Il performer italiano formato tra Mantova, Parigi e Londra conquista il palco più importante della televisione francese e lo fa cantando in italiano. Daniele Alan-Carter (Italy Bares, Romeo e Giulietta, Le Bal des Vampires) canta sul palco di The Voice France 2026, suscitando l’entusiasmo di tutti e quattro i giudici – Lara Fabian, Tayc, Amel Bent e Florent Pagny – che si girano contemporaneamente in un istante sincronizzato che il pubblico in sala non dimenticherà facilmente.
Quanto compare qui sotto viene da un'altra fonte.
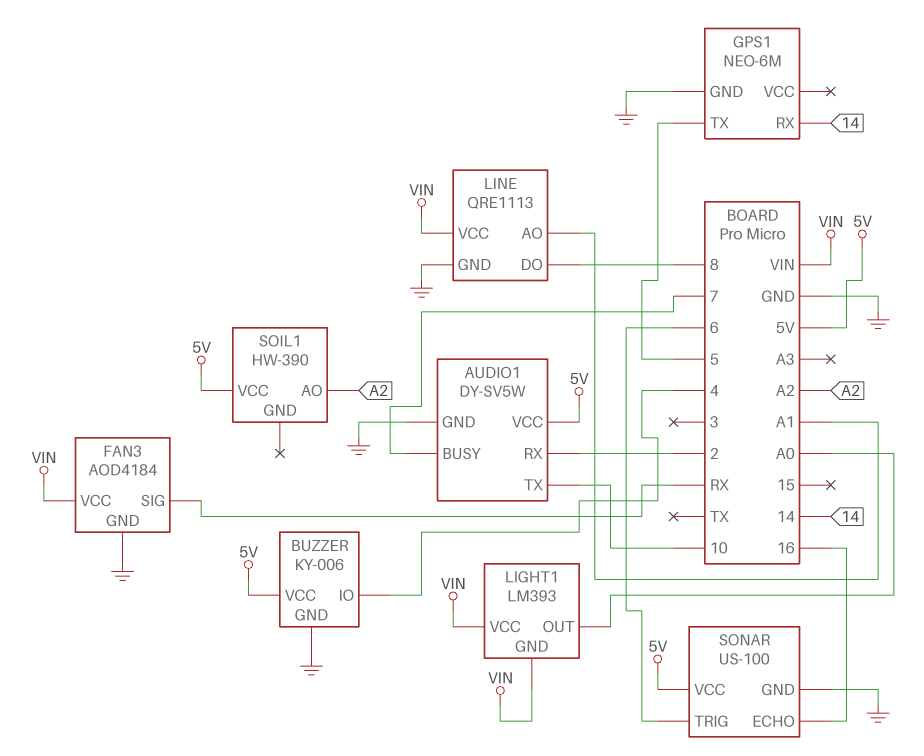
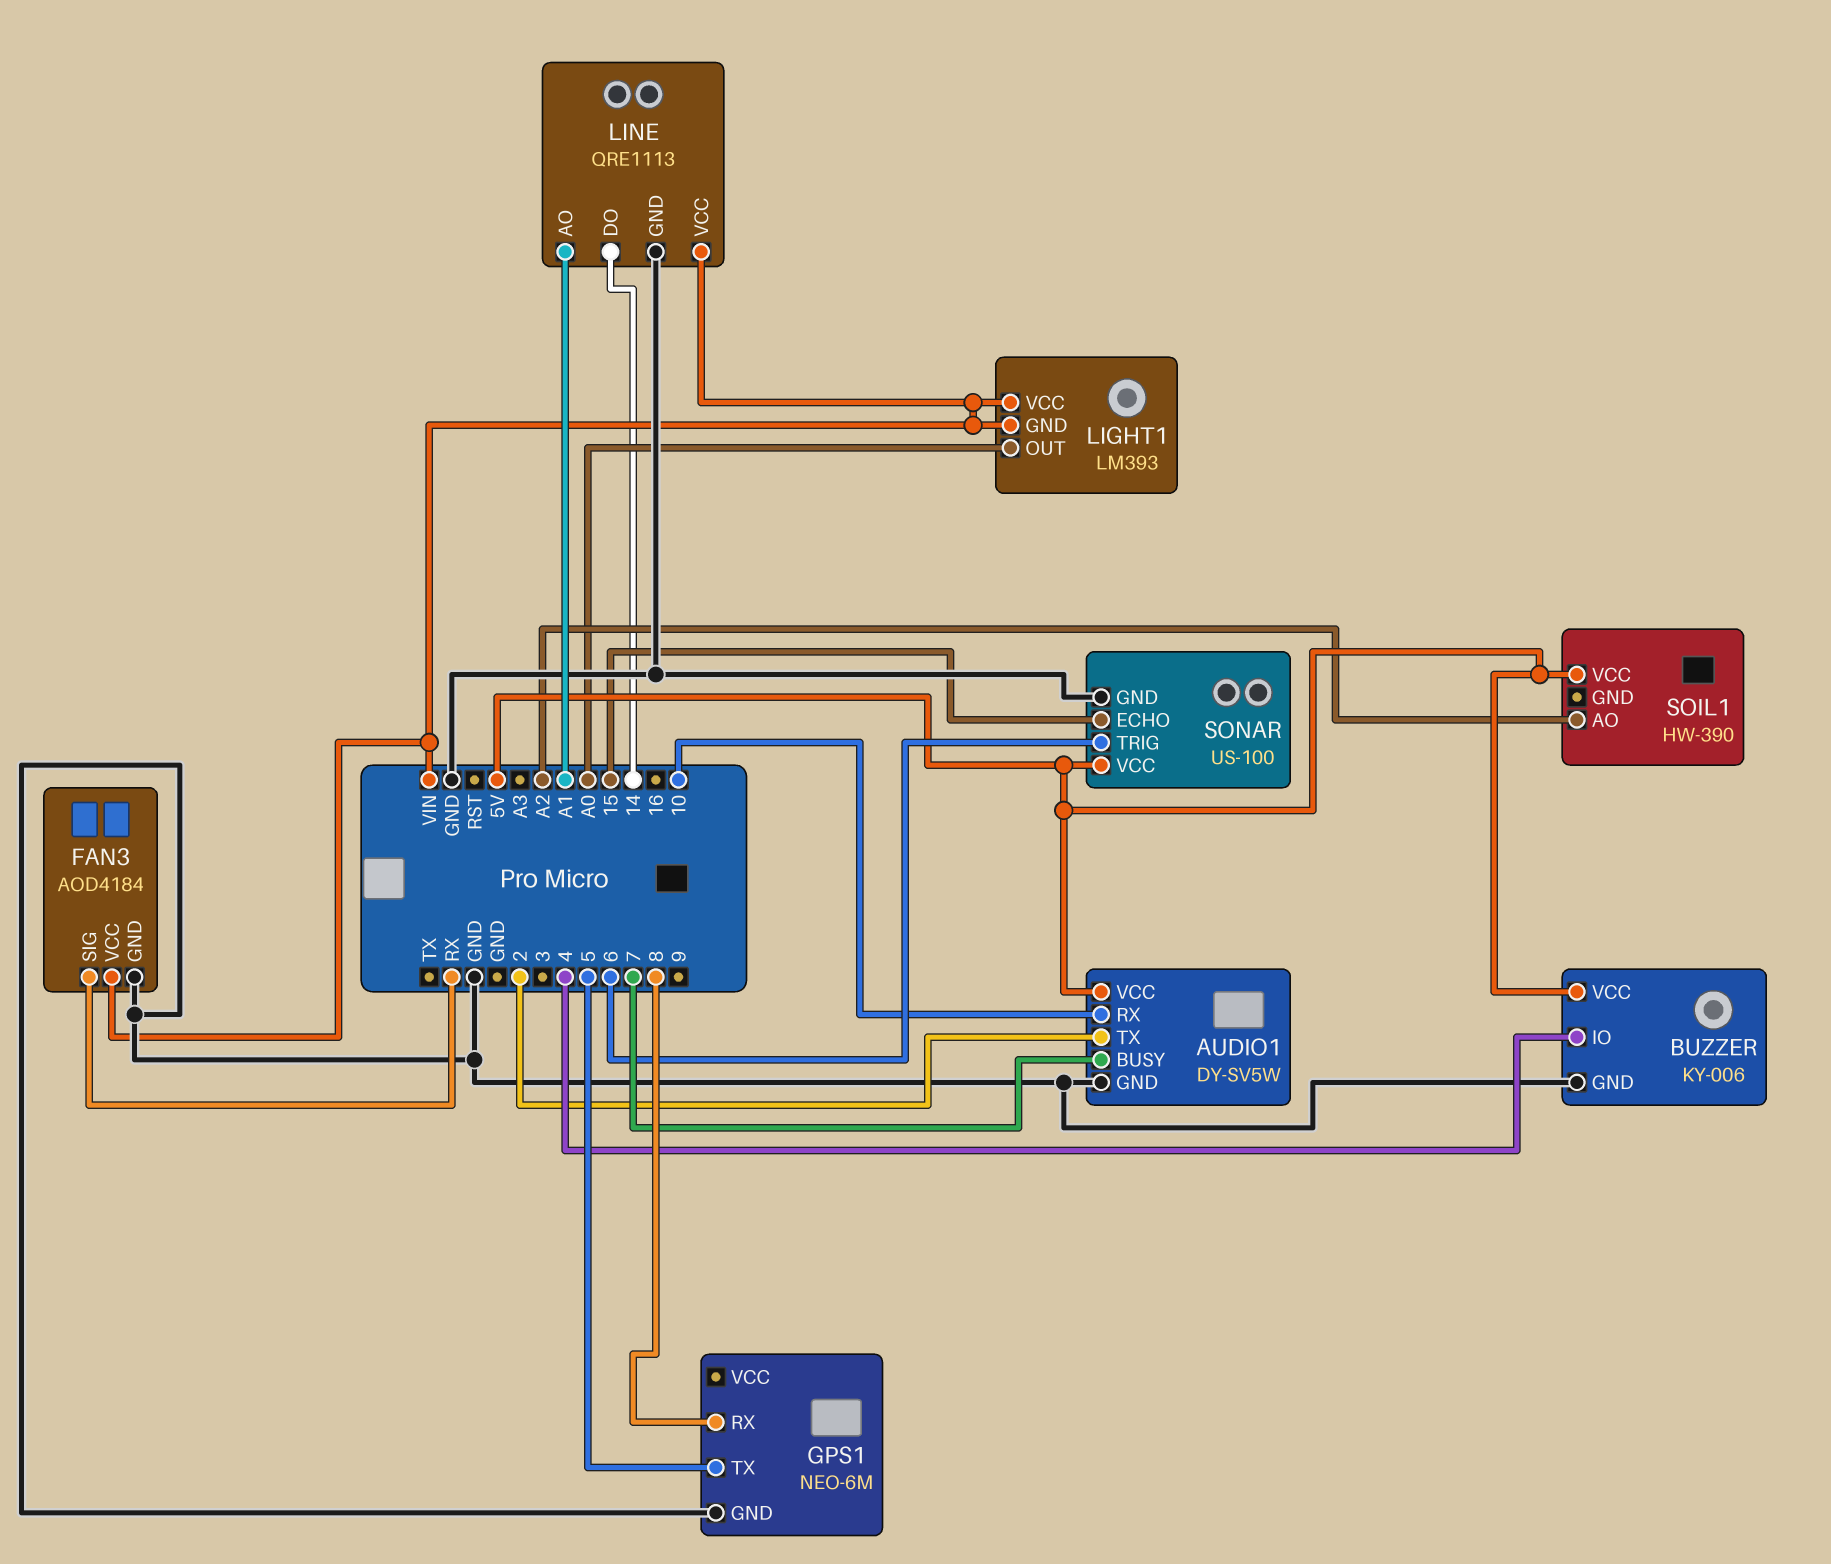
AUDIO1 pin RX: 2 -> 10
AUDIO1 pin TX: 10 -> 2
GPS1 pin RX: 14 -> 8
LINE pin DO: 8 -> 14
SONAR pin ECHO: 16 -> 15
“Non me lo aspettavo. Non così in fretta. E tantomeno tutti insieme,” ha confessato Daniele dopo l’esibizione. Ha cantato, in inglese e in italiano, “Parla più piano“, la celebre canzone di Nino Rota tratta dal film Il Padrino. Una scelta tutt’altro che casuale: un omaggio diretto alla musica italiana che ha conquistato il mondo.
“Mi hanno spesso chiesto di ‘ridurre’ il mio suono, le mie influenze classiche e operistiche.” racconta Daniele, “ma non mi sono mai riconosciuto totalmente in quella versione di me. Ho sempre creduto nell’intelligenza del pubblico, le persone reagiscono a ciò che le tocca davvero – che sia considerato mainstream o no, non importa. Abbiamo inventato l’opera. Volevo portare proprio questo su quel palco. Reinterpretandolo così come lo sento io oggi.”
Daniele domina con straordinaria naturalezza sia il registro tenorile sia quello da soprano, passando dall’uno all’altro con un controllo impeccabile. Una performance che ha lasciato letteralmente senza parole i giudici di The Voice France. A sottolinearlo è stato anche Florent Pagny, tra i più autorevoli esperti vocali della televisione francese: “Da dove salti fuori…? A volte alcuni uomini riescono ad accedere al registro da soprano, ma raramente con una tale precisione nel registro tenorile. Lui passa dall’uno all’altro così, senza sforzo. È impressionante. È meraviglioso.”
Daniele Alan-Carter è un artista crossover pop-classico con una voce che spazia dal tenore al soprano. Nato in Italia, formatosi tra Mantova, Parigi e Londra, ha debuttato a 14 anni come Romeo nel musical “Romeo e Giulietta” di Riccardo Cocciante all’Arena di Verona, per poi calcare i palcoscenici internazionali con produzioni come Le Bal des Vampires (Stage Entertainment – Parigi) e The 12 Tenors (tour internazionale). La sua musica fonde orchestrazione drammatica, sensibilità contemporanea e teatralità viscerale.